По привычке она распаковала чемодан и разложила его содержимое в стенном шкафу и комоде. Потом сполоснула лицо и, не зажигая лампу, уселась на единственное жесткое и узкое кресло синего цвета, которое своим видом наводило на мысль о распродажах в крупных магазинах.
Прошло некоторое время, и незаметно опустилась ночь; едва уловимо нарастал шум, становясь все более отчетливым и различимым, – прежде всего, конечно, доносившийся через открытые окна гул обеденного зала, где начали подавать ужин; гул с террасы, где люди в вечерней прохладе продолжали выпивать; хлопали двери; какая-то нетерпеливая мать укладывала ребенка в постель и крикливым голосом угрожала ему всякими небесными карами, если он тотчас же не уснет. Потом, несмотря на шум от проезжавших машин и гудки клаксонов, Жанна различила более тонкий, почти мелодичный звук реки, нечто вроде дружеского оклика, раздающегося от того места, где поток воды рассекается устоями моста.

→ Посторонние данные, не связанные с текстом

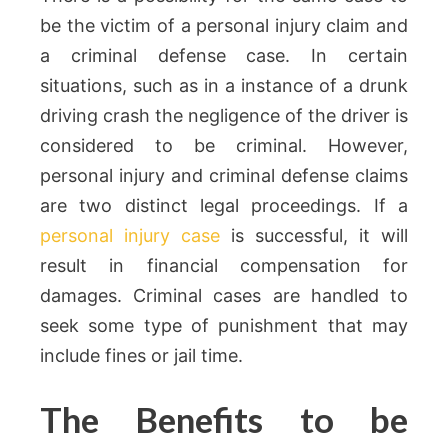
be the victim of a personal injury claim and
a criminal defense case. In certain
situations, such as in a instance of a drunk
driving crash the negligence of the driver is
considered to be criminal. However,
personal injury and criminal defense claims
are two distinct legal proceedings. If a
personal injury case
is successful, it will
result in financial compensation for
damages. Criminal cases are handled to
seek some type of punishment that may
include fines or jail time.
The Benefits to be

– Я устала! – произнесла она громко.
Ее собственный голос словно составил ей компанию. Она повторила почти умиленно:
– Боже! Как я устала!
Смертельно устала. Устала до такой степени, что была готова усесться у любого порога – где-нибудь на улице, на платформе вокзала – и предоставить событиям идти своим чередом.

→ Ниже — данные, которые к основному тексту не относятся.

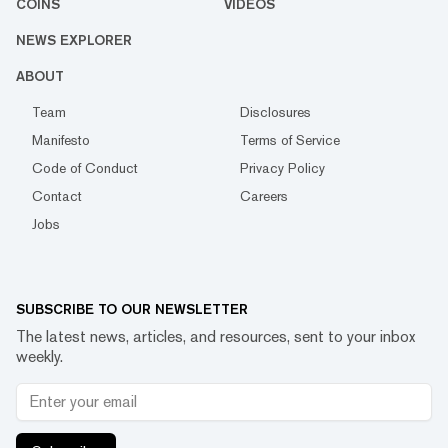
COINS
VIDEOS
NEWS EXPLORER
ABOUT
Team
Disclosures
Manifesto
Terms of Service
Code of Conduct
Privacy Policy
Contact
Careers
Jobs
SUBSCRIBE TO OUR NEWSLETTER
The latest news, articles, and resources, sent to your inbox
weekly.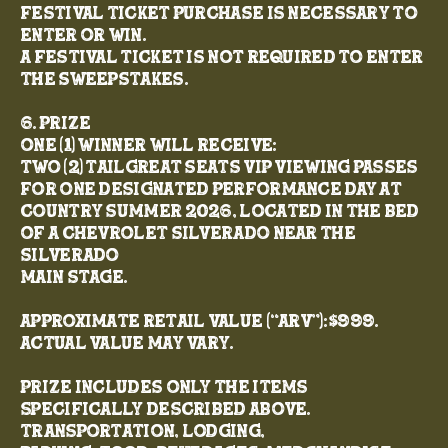
festival ticket purchase is necessary to
enter or win.
A festival ticket is not required to enter
the Sweepstakes.
6. Prize
One (1) winner will receive:
Two (2) TailGreat Seats VIP viewing passes
for one designated performance day at
Country Summer 2026, located in the bed
of a Chevrolet Silverado near the
Silverado
Main Stage.
Approximate Retail Value (“ARV”): $999.
Actual value may vary.
Prize includes only the items
specifically described above.
Transportation, lodging,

Она была толстой. Она ощущала себя чудовищно толстой, ей приходилось таскать, передвигать всю эту рыхлую плоть, вызывавшую у нее отвращение; она не признавала в этой плоти себя.
Толстый бочонок!
Нет! Только не это! Она не должна больше думать об этом, иначе у нее пропадет вся решимость.
Ночь волнами проникала в окно, вызывая у нее страх, но сил, чтобы встать и повернуть выключатель, не было; она продолжала сидеть, охваченная душевной болью, и убаюкивала эту свою боль, подобно тому как пытаются перехитрить ноющий зуб. Она была сама себе противна не только из-за двух стаканчиков, выпитых в Пуатье. Она испытывала стыд от своего пребывания здесь; оттого что вернулась сюда – в ожидании чего? С надеждой на что?